Limitations & Future Work¶
- The encoding time (274ms) is relatively long; more lightweight analysis transforms can be explored.
- Only RWKV linear attention is explored, lacking systematic comparison with other architectures like Mamba or RetNet.
- Consider replacing squared ReLU in Channel Mix with other activation functions.
- The potential application of RWKV in video compression remains unexplored.
- End-to-end MS-SSIM optimized results are not analyzed in depth.
Related Work & Insights¶
- MambaVC first introduced SSMs to image compression, following a linear attention route; LALIC demonstrates that RWKV is superior for this task.
- TCM and FAT represent window-based Transformer and frequency-aware Transformer paradigms, respectively; RWKV outperforms both with lower complexity.
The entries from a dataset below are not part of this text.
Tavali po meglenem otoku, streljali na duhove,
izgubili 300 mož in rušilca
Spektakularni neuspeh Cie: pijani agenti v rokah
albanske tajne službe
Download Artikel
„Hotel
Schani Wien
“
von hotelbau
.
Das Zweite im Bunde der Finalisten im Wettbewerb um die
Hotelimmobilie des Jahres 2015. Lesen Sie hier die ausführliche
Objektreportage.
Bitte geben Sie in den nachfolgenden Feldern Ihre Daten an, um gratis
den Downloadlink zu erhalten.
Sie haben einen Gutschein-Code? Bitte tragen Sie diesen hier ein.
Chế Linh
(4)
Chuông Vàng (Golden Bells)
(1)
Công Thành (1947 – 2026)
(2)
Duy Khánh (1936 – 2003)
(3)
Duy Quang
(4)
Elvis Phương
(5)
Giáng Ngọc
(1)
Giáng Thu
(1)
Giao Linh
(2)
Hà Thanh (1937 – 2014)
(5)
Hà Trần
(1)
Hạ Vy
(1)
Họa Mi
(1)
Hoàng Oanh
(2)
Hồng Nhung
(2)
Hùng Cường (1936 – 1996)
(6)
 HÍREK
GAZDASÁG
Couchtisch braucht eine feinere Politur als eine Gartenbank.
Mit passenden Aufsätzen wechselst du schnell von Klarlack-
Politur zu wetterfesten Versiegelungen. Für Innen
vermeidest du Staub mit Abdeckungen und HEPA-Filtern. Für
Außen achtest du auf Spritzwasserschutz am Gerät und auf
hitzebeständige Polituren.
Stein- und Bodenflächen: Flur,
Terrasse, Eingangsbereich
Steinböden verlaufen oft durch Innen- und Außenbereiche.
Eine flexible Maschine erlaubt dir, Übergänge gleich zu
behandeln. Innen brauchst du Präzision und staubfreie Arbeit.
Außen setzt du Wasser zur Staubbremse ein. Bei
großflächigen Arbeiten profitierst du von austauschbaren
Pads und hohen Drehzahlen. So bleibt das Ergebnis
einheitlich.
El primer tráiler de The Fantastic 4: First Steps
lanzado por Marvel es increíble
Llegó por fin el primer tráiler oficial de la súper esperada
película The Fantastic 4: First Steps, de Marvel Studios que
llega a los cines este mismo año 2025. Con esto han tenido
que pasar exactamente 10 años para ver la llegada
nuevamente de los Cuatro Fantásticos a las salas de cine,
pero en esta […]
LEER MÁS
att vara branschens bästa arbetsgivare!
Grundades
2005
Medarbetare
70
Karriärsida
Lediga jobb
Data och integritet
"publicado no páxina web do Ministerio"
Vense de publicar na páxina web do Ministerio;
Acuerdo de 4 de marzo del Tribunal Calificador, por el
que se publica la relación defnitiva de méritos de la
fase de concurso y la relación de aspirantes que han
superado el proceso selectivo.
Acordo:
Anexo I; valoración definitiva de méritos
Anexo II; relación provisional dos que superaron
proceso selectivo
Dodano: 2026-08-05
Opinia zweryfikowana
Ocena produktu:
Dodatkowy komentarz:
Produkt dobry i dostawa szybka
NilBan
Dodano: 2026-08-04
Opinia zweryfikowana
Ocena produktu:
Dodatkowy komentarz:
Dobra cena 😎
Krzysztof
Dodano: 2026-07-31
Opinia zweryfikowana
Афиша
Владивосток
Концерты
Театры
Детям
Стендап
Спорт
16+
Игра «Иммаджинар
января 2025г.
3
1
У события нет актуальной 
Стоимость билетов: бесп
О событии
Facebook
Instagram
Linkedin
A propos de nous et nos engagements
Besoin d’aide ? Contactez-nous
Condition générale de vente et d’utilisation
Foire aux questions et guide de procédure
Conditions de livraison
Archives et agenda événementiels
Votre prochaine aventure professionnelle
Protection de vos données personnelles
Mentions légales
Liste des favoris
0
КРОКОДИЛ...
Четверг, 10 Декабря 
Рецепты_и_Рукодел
- Insights: The advantages of linear attention in low-level vision tasks could potentially generalize to pixel-level tasks such as super-resolution and denoising.
Rating¶
- Novelty: ⭐⭐⭐⭐ First application of RWKV to image compression; the designs of Bi-RWKV blocks and RWKV-SCCTX are sound.
- Experimental Thoroughness: ⭐⭐⭐⭐ Validation on three datasets + detailed ablation studies + ERF/correlation visualization.
- Writing Quality: ⭐⭐⭐⭐ Well-structured with rich visualizations.
- Value: ⭐⭐⭐⭐ Achieves a new SOTA in the efficiency-performance trade-off, presenting strong practical deployment value.